La responsabilidad patrimonial de la Generalitat por la secesión catalana

La defensa del secesionismo catalán y la declaración unilateral de independencia provocaron una gran incertidumbre en distintos aspectos relacionados con la política y la economía. La inseguridad jurídica se terminó traduciendo en un cambio de domicilio de numerosas sociedades que tenían en Cataluña el centro principal de intereses y en otros eventos.

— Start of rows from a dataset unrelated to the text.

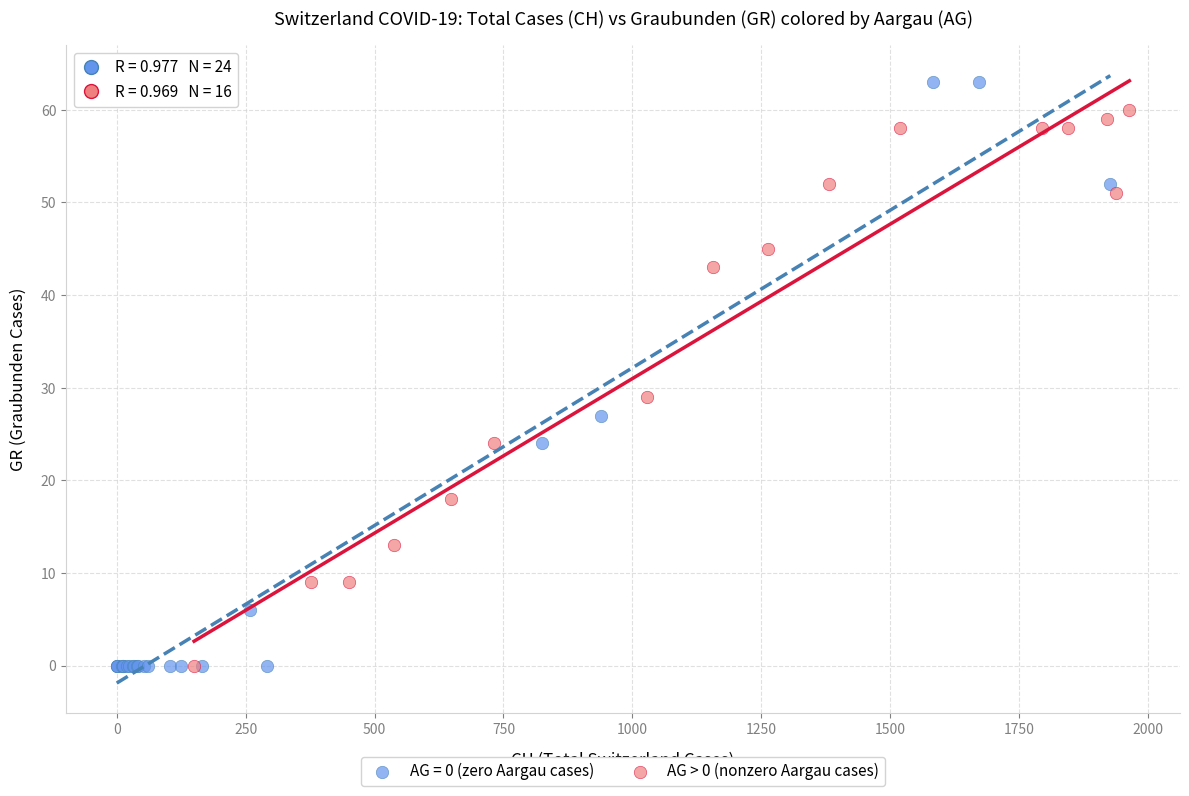

Which series has the largest Y range (max minus min)?

AG = 0 (zero Aargau cases)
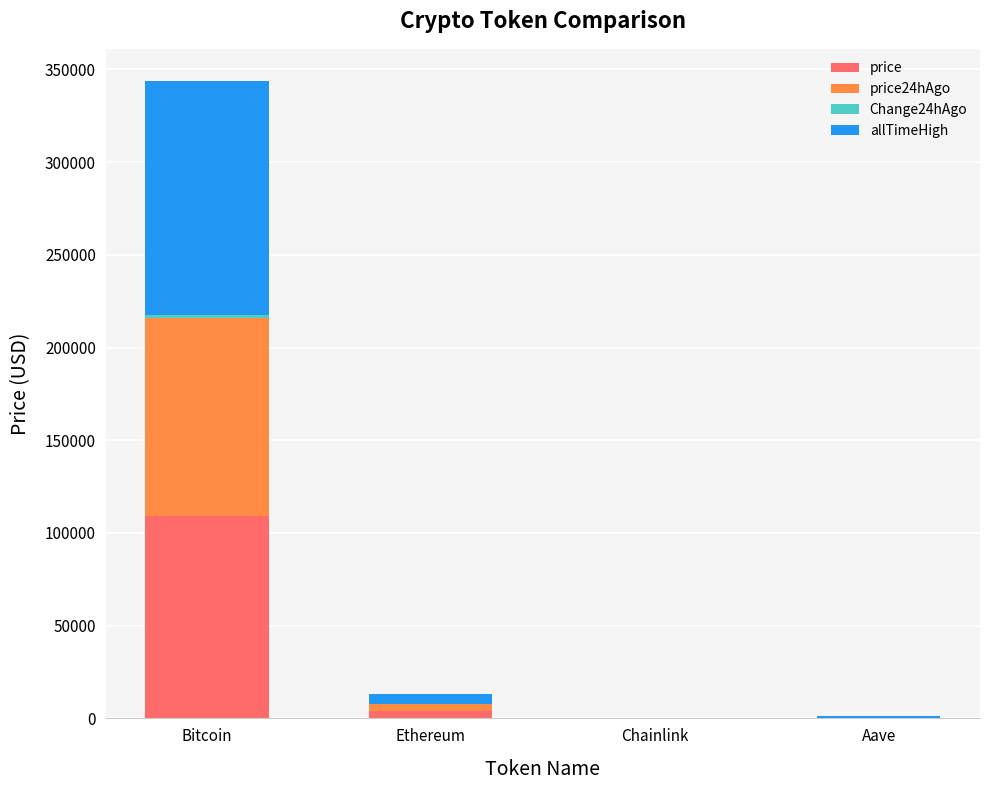

At which category is the sum across all series the highest?

Bitcoin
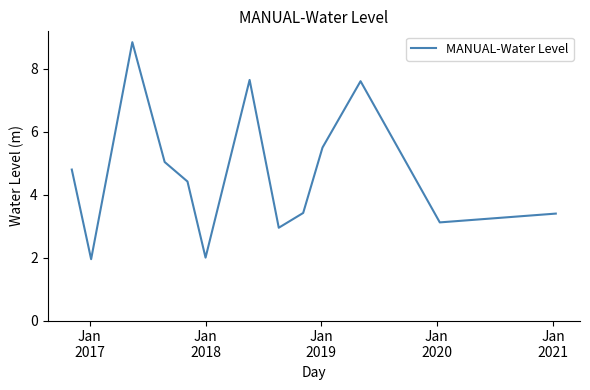

What is the difference between the maximum and minimum values?

6.9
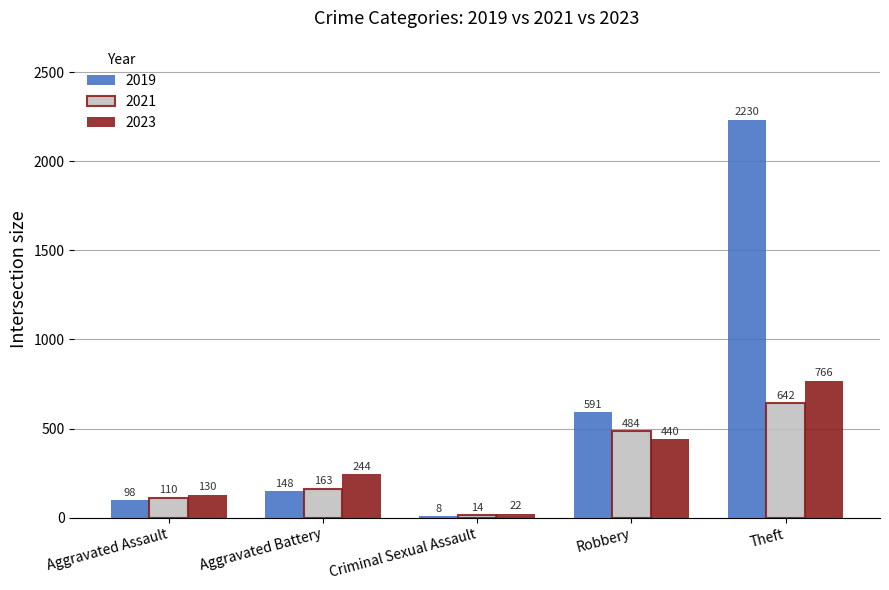

Which category has the highest value across all series?

Theft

Algunos despachos de abogados están estudiando seriamente la posibilidad de presentar reclamaciones de responsabilidad patrimonial ante la Generalitat por los daños ocasionados por la Administración catalana por la declaración de independencia. El plan consistiría en exponer las peticiones de indemnización ante la entidad gubernativa para acudir a la vía judicial cuando ya se hubiera agotado la administrativa.

La Ley 40/2015 desarrolla las reglas de la responsabilidad patrimonial de las Administraciones Públicas, que se encuentra establecida en el artículo 106 de la Constitución. Los particulares tienen derecho a ser indemnizados por las Administraciones Públicas correspondientes, de toda lesión que hayan sufrido en cualquiera de sus bienes y derechos, siempre que la lesión sea consecuencia del funcionamiento normal o anormal de los servicios públicos salvo en los casos de fuerza mayor o de daños que el particular tenga el deber jurídico de soportar de acuerdo con la Ley. En todo caso, el daño que provoque la reclamación deberá ser efectivo, evaluable económicamente e individualizado con relación a una persona o grupo de personas.

Parece complicado que se puedan llegar a estimar demandas contencioso-administrativas por la declaración de independencia de Cataluña, aunque haya daños patrimoniales efectivos. Varios son los argumentos:

– Se requiere que el daño sea cuantificable. Sin embargo, no debe ser precisamente sencillo determinar la cuantía de la lesión patrimonial en la mayoría de los casos.

– Se necesita que la lesión patrimonial sea un sacrificio especial y singular, como indica Ana Fortes González, de modo que el perjudicado haya tenido que soportar un perjuicio individual y categórico que no tenía el deber jurídico de soportar. La declaración de independencia ocasionó daños a muchas personas, de manera que no se puede hablar de un perjuicio singular, ya que, como establece la Sentencia del Tribunal Supremo de 29 de enero de 1998, una carga colectiva o general carece de los condicionamientos de singularidad y gravamen individualizado que justificarían, sólo en su caso, el resarcimiento.

– Se requiere relación de causalidad e imputación objetiva, de modo que la actuación administrativa haya producido el daño, que debe atribuirse total o parcialmente al ente gubernativo. En este caso, podría decirse que hay dudas sobre el responsable, pues no hay que descartar que la Administración catalana pueda ser un sujeto perjudicado.

Cuando se habla de la responsabilidad civil, hay muchas cuestiones que pueden resultar controvertidas y difíciles de resolver. Aunque pueda pensarse que hay responsabilidad patrimonial de la Generalitat de Cataluña por la declaración de independencia, parece algo dudoso que se puedan conceder indemnizaciones por ese evento.